Are dead, the voice insisted. And you will be as well if you remain. Go now and seek refuge in the woods.
So I did exactly that. I turned around, and the water parted for me as I headed back to the treeline that had originally hidden me.
Tears streamed down my face, and I could scarcely breathe.
But I ran through trees that clawed at my clothes and branches that whipped my face.
I ran until my lungs burned and my legs gave out, until I collapsed in a hollow between ancient roots and retched into the moss.
When I finally looked up, night had fallen.
But I could hear the distant sound of horses' hooves.
And worse—the barking of the Iron Hounds.
The King's Guard had picked up my scent.
They were after me. And after what I'd done to their brothers-in-arms, punishment would not be lenient, nor would it be swift.
I forced myself back to my feet and continued to run through the Eldergreen woods that bordered my home until I reached the edge of the wood where no one ventured.
The Whispering Wilds—the haunted woods.
With no choice left to me and the sound of pursuit growing closer, I hurled myself headlong into the Whispering Wilds.
The moment my feet crossed the threshold from ordinary forest into this cursed realm, the air around me changed—thickening with an almost tangible weight of ancient magic that made my skin prickle and my breath catch.
Run, Guinevere, the woman's voice insisted once more. Do not stop.
I ran deeper into the twisted maze of skeletal trees, their gnarled branches reaching toward me like the desperate fingers of the long-dead.

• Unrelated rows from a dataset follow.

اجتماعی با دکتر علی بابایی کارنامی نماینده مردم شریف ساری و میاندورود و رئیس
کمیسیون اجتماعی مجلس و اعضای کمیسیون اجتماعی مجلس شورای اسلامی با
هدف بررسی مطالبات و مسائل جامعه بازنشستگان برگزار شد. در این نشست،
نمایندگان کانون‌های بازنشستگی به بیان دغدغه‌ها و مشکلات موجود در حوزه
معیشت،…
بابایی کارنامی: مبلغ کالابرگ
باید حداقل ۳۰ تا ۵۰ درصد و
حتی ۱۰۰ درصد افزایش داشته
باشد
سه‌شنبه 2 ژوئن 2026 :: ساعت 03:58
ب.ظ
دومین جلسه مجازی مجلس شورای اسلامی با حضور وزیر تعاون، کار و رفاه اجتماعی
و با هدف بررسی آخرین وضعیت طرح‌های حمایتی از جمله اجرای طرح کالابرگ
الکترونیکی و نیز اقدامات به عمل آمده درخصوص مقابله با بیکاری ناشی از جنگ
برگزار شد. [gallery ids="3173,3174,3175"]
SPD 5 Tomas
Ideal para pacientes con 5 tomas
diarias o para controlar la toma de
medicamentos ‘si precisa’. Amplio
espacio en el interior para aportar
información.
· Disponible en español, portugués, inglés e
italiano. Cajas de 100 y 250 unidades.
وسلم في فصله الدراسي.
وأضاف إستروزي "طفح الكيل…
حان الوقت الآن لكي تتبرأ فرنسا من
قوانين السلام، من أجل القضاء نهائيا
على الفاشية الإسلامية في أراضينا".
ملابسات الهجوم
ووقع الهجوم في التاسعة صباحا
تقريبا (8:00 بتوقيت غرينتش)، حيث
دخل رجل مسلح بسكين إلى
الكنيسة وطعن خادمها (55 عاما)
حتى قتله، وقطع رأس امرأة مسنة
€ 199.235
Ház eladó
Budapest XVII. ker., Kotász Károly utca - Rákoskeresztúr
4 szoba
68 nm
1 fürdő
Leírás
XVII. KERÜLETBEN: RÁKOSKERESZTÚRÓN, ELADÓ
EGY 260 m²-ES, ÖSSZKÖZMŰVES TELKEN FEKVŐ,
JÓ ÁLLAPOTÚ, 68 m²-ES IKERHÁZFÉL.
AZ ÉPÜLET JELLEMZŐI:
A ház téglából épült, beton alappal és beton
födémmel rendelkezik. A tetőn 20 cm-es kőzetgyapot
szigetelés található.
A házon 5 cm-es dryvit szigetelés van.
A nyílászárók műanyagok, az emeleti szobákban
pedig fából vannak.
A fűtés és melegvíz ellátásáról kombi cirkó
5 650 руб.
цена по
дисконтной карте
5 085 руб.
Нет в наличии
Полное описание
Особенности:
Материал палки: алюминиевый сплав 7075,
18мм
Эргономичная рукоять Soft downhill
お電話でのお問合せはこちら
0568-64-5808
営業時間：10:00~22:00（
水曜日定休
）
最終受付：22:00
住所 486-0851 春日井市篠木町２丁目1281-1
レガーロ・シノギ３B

The whispers started as barely audible murmurs but grew louder—voices sounding from everywhere and nowhere all at once.
Glowing fungi painted the bark in shifting patterns of blue and deep purple, the light pulsing in rhythm with my racing heartbeat.
The deeper I ventured into this cursed realm, the more the forest defied everything I thought I knew about the natural world.
Shadows moved independently of their sources, sliding across the forest floor like living things.
Tree roots writhed beneath my feet, forcing me to leap and stumble to avoid tripping over them.
Somewhere in the canopy above, something rustled through leaves that shouldn't have existed on these bare branches, and I caught glimpses of eyes—too many eyes—watching my frantic passage through their domain.